此过程完成后，可以成功解决flink sql 映射 hudi 表的问题。

5.2. Flink 版本问题

在AWS EMR 最新版 emr-5.33.0 下，Flink版本为1.12.1，而hudi 0.9 版本编译所需的Flink版本为1.12.2。

笔者在编译0.9 版本 hudi 的 hudi-flink-bundle_2.11-0.9.0-SNAPSHOT.jar后，在EMR-5.33.0 下使用，遇到版本不一致报出的 NoSuchMethod问题。尝试各种jar包替换后仍未解决。

所以最终使用的是自建Flink 1.12.2 版本集群。

6. Flink消费Debezium与写入Hudi测试

使用简单的测试表进行测试。

MySQL中建表：

create table customer(id varchar(20), name varchar(10), age int, user_level varchar(10));

启动Flink程序，主体代码为：

package cdc

import org.apache.flink.streaming.api.scala.StreamExecutionEnvironment
import org.apache.flink.table.api.{EnvironmentSettings, SqlDialect, TableResult}
import org.apache.flink.table.api.bridge.scala.StreamTableEnvironment

object DebeziumHudi {

  def main(args: Array[String]): Unit = {
    // Env settings
    val senv = StreamExecutionEnvironment.getExecutionEnvironment
    val blinkStreamSetting = EnvironmentSettings.newInstance().inStreamingMode().useBlinkPlanner().build()
    val tableEnv = StreamTableEnvironment.create(senv, blinkStreamSetting)
    tableEnv.getConfig().setSqlDialect(SqlDialect.DEFAULT)

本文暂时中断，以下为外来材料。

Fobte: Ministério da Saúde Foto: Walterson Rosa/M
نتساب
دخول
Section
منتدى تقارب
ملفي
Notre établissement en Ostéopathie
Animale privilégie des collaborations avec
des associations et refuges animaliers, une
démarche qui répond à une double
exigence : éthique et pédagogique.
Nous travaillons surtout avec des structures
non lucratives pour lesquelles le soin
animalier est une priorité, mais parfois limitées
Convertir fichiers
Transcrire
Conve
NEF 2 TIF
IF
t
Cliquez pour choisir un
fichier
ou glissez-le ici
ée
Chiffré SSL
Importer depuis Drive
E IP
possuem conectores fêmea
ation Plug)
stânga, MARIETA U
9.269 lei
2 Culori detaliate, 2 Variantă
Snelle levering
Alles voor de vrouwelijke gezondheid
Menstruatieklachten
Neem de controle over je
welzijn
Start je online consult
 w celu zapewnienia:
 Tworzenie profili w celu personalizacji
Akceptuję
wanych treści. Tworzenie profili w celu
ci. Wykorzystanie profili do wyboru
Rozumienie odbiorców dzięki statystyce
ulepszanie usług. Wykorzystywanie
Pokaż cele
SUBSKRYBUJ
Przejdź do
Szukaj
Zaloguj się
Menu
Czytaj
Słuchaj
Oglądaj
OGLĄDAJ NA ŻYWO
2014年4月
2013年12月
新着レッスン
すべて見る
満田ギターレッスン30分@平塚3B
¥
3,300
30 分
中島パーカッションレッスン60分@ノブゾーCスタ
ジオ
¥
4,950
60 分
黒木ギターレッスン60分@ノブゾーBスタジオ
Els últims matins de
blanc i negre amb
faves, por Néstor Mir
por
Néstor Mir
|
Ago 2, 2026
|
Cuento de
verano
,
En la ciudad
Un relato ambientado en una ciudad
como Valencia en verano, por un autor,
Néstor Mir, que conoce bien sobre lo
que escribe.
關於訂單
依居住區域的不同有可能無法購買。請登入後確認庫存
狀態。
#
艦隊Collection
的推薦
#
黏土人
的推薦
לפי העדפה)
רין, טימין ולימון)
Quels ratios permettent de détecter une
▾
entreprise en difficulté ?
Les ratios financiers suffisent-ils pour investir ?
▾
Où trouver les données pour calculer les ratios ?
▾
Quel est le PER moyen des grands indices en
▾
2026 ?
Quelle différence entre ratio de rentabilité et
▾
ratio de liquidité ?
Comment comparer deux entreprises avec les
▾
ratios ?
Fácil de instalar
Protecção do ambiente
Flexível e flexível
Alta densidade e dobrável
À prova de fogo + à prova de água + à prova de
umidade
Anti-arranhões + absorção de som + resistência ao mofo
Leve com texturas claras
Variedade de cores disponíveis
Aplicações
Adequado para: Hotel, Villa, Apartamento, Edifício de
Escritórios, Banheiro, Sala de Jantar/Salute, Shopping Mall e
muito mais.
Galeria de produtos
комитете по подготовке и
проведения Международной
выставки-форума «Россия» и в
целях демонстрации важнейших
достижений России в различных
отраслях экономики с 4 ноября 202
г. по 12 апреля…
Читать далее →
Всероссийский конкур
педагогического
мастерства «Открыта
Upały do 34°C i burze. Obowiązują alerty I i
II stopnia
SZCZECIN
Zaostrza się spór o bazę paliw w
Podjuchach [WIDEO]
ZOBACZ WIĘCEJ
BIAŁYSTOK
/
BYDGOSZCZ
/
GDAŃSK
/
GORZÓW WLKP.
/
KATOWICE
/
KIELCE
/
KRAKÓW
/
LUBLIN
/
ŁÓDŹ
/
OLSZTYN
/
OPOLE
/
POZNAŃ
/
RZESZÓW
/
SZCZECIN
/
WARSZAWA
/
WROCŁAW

    val table_base_path = args(0)
    val table_type = args(1)

    // kafka config
    val topicName = "my-con.tangdb.customer"
    val bootstrapServers = "xxxx:9092"
    val groupID = "group_mysql_tangdb"

    // create kafka table
    val create_kafka_table_sql = "CREATE TABLE customer(
" +
      "id VARCHAR(20),
" +
      "name VARCHAR(10),
" +
      "age int,
" +
      "user_level VARCHAR(20) 
" +
      ") WITH (
" +
      "  'connector' = 'kafka',
" +
      "  'topic' = '" + topicName + "',
" +
      "  'properties.bootstrap.servers' = '" + bootstrapServers + "',
" +
      "  'properties.group.id' = '" + groupID + "',
" +
      "  'debezium-json.schema-include' = 'true',
" +
      "  'format' = 'debezium-json'
" +
      ")"


    // hudi table config
    //val table_base_path = "s3://xxx-hudi/customer/"
    //val table_type = "COPY_ON_WRITE"

    // create hudi table
    val create_hudi_table_sql = "CREATE TABLE customers_hudi(
" +
      "id VARCHAR(20) PRIMARY KEY NOT ENFORCED,
" +
      "name VARCHAR(10),
" +
      "age INT,
" +
      "ts TIMESTAMP(3), 
" +
      "`user_level` VARCHAR(20) ) 
" +
      "PARTITIONED BY (user_level) 
" +
      "WITH (
" +
      "  'connector' = 'hudi',
" +
      "  'path' = '" + table_base_path +"',
" +
      "  'table.type' = '" + table_type + "',
" +
      "  'read.tasks' = '1',
" +
      "  'write.tasks' = '1',
" +
      "  'compaction.tasks' = '1',
" +
      "  'write.batch.size' = '8',
" +
      "  'compaction.delta_commits' = '2',
" +
      "  'compaction.delta_seconds' = '10' " +
      ")"

    // do sql query
    tableEnv.executeSql(create_kafka_table_sql)
    tableEnv.executeSql(create_hudi_table_sql)
    tableEnv.executeSql("insert into customers_hudi (id, name, age, ts, user_level) select id, name, age, current_timestamp, user_level from customer")

  }

}

提交Flink程序后正常运行：

使用MySQL procedure 不断向customer 表中写入数据。可以观察到hudi路径下出现对应分区路径，并出现结果文件：

$ hdfs dfs -ls s3://xxx-hudi/customer/
Found 3 items
drwxrwxrwx   - hadoop hadoop          0 1970-01-01 00:00 s3://tang-hudi/customer/.hoodie
drwxrwxrwx   - hadoop hadoop          0 1970-01-01 00:00 s3://tang-hudi/customer/lv2
drwxrwxrwx   - hadoop hadoop          0 1970-01-01 00:00 s3://tang-hudi/customer/lv3

$ hdfs dfs -ls s3://xxx-hudi/customer/lv2/
Found 2 items
-rw-rw-rw-   1 hadoop hadoop         93 2021-05-24 13:52 s3://tang-hudi/customer/lv2/.hoodie_partition_metadata
-rw-rw-rw-   1 hadoop hadoop    2092019 2021-05-24 14:00 s3://tang-hudi/customer/lv2/e8195cc8-aae4-4462-8605-7f4eceac90ce_0-1-0_20210524134250.parquet

7. 验证hudi表

首先使用 AWS S3 Select 查询目标parquet文件，可以拿到正确结果：

但是，而后分别使用了 SparkSQL与 Hive对Hudi表地址进行映射并执行读取操作，结果均失败。暂未得出失败原因。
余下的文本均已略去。